Now, again, when you scour the web, you’ll come across lots of videos and testimonials of people going all in on Bitcoin. We’d like to warn against this.
Bitcoin has absolutely changed since 2017, as we’ve recently explained in detail in a research paper on Bitcoin, and while there is always a risk of a mass sell-off, there is now considerably more support for Bitcoin and we do expect any large price drop to be met with committed investors buying the dip.
However, irrespective of how the market develops over the short term, in this article we want to talk about how you can build a position in Bitcoin that should generate a good outcome in the long term – provided that Bitcoin will be successful in the long run, and assuming this belief is your basic premise as a long term investor.
When it comes to investing in Bitcoin, perhaps it’s better to think of it as a long term process, where buying into the coin is done over a longer period of time.
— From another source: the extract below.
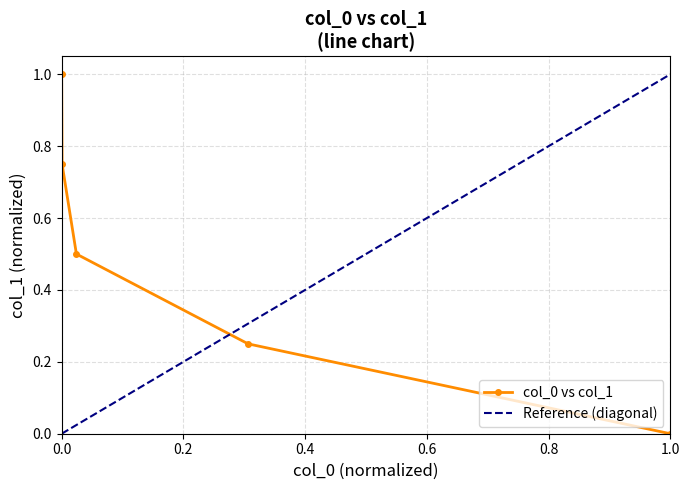

What is the greatest value displayed?

1.0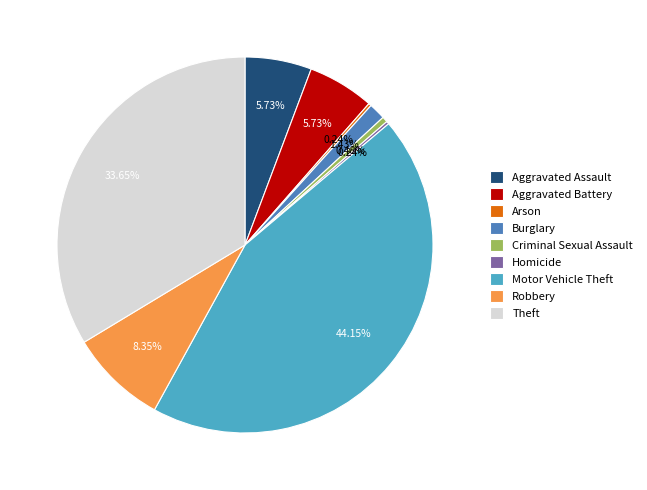

What is the largest slice in the pie chart?

Motor Vehicle Theft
It’s all about balancing your overall portfolio, deciding on the risk you’re willing to take, and the amount of capital at your disposal.
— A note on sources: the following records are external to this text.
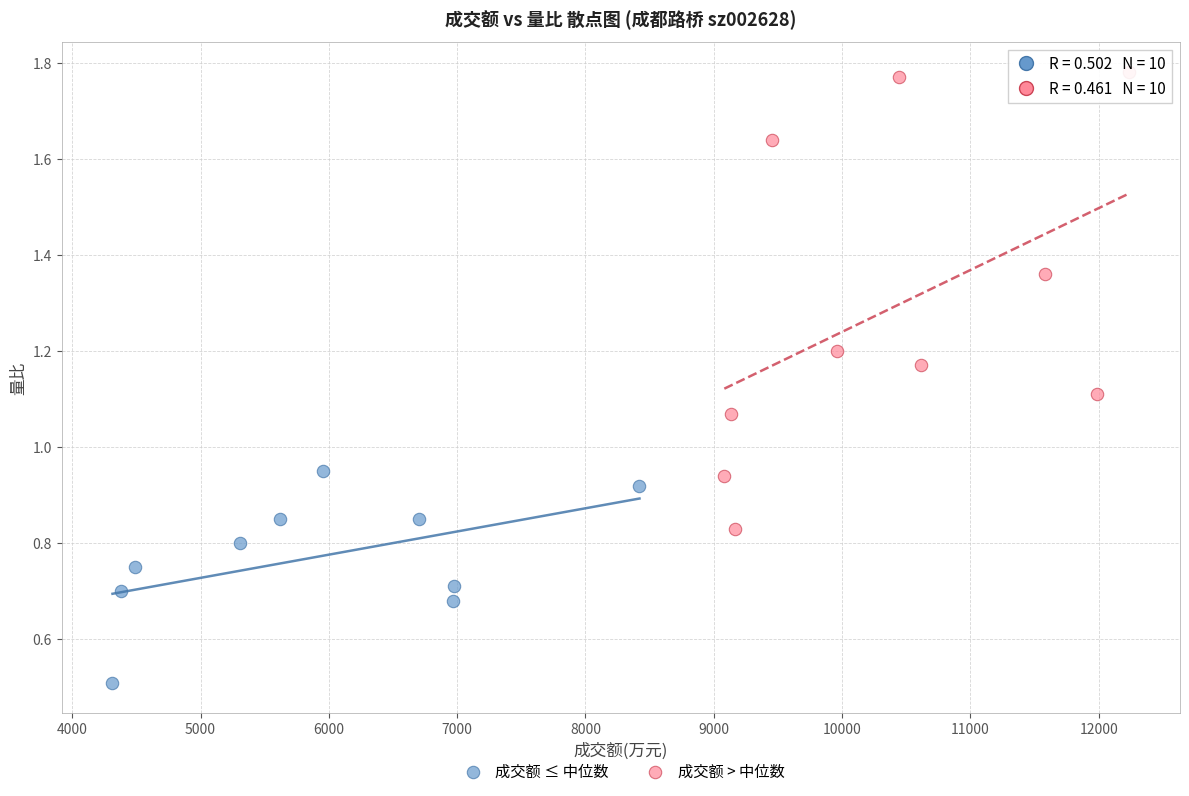

Which series reaches the maximum Y coordinate?

成交额 > 中位数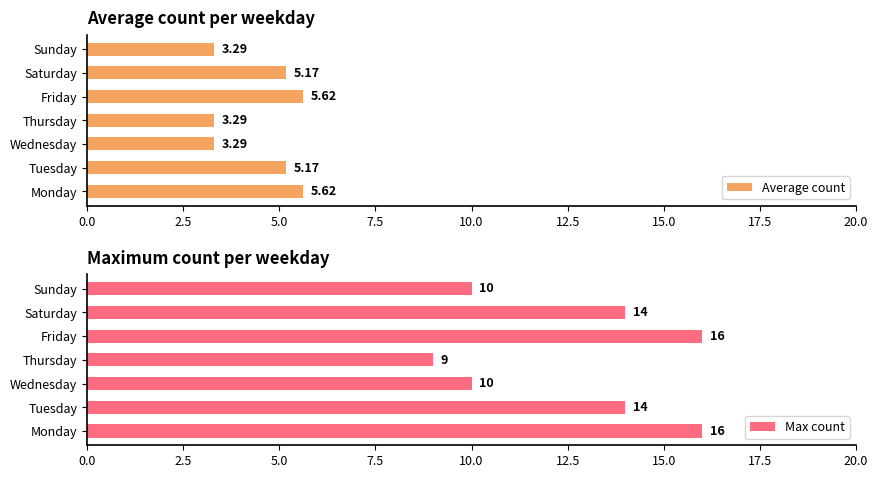

What is the sum of the Average count values at Saturday and Tuesday?

10.3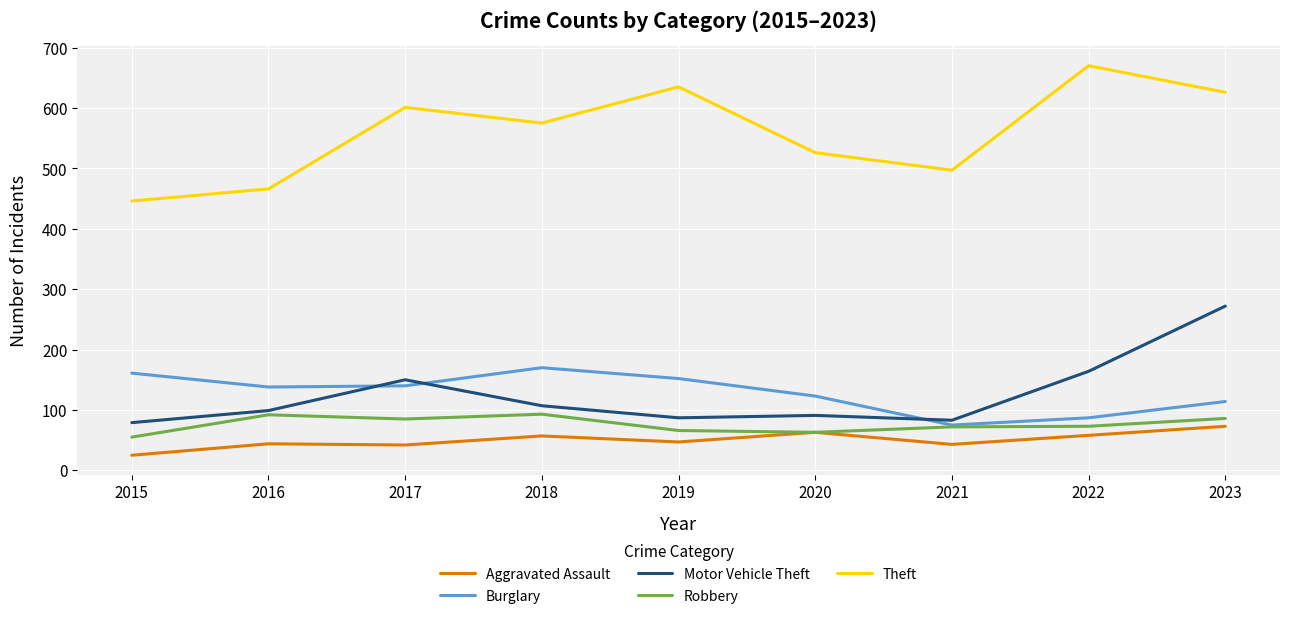

What is the difference between the Theft values at 2016 and 2018?

109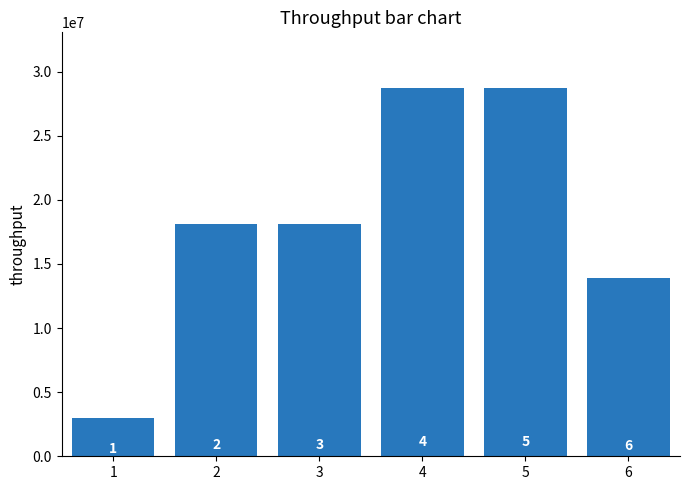

Between 2 and 6, which is larger?

2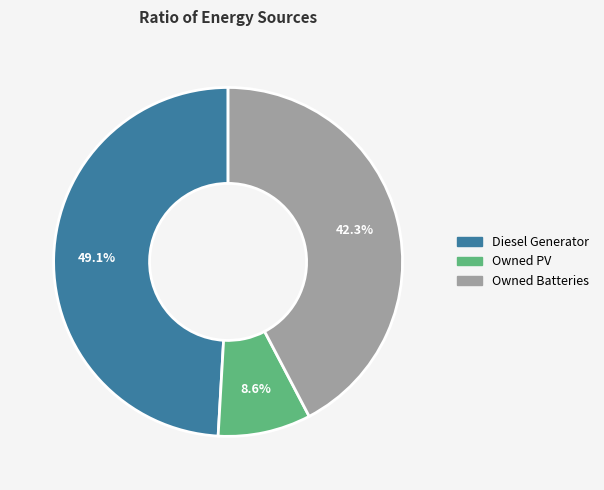

True or false: Owned PV accounts for 9% of the total.

True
Bitcoin’s price moves a lot, not just because people are emotional about bitcoin, but more importantly because different participants apply different strategies – or in some cases no strategy at all.
We are often presented with a choice between HODLing, hedging, trend trading and breakout trading. But as with all investment strategies, diversification is key and that also applies to your methodology.
For example, if you have decided to put 25% of your overall holdings into investments, and say 5% in total is allocated to bitcoin, one way to build up compound is to faithfully deposit 5% of your disposable income into Bitcoin. An option could be to be relatively agnostic about the price and simply buy on a fixed day or you pick a good moment in, say, a three day window. This way, your entry price averages out over the year, giving you a solid basis for growth – assuming once again that Bitcoin has a successful future ahead.
The bitcoin you hold can be held in cold storage or you can place it in a savings product on AAX, where you can accrue an interest on your Bitcoin holdings every minute.
Hedging and Trend Trading with Futures
In addition to this, you could potentially allocate a percentage to futures trading.
When Bitcoin is in trouble, and on a downtrend, placing some bitcoin into a low leverage short position, might compensate for the downtrend, yielding more Bitcoin on the way down. Likewise, during an uptrend, a low leveraged long position might amplify profits.
Learn how to trade futures here.
This process becomes even more interesting once you start diversifying across cryptocurrencies. Correlation between Bitcoin and Ethereum is quite high, but could be a way to share risk across protocols, and in addition, allocating a small portion to less popular coins – like penny stocks – might add some extra power to your crypto portfolio.
The key to trading is not about making as much money as possible in the shortest amount of time. The first priority is capital preservation: how do you make sure that if one market crashes or one industry suffers, you don’t lose you house? And secondly, it’s about growing your capital steadily.
Bitcoin is becoming increasingly popular and we do believe it is worth considering as part of a way to hedge against inflation and turmoil, but now that the market is changing, institutions are getting involved and Bitcoin is coming to its proper place in global finance, it’s time to upgrade our trading habits and demonstrate true (and lasting) ownership.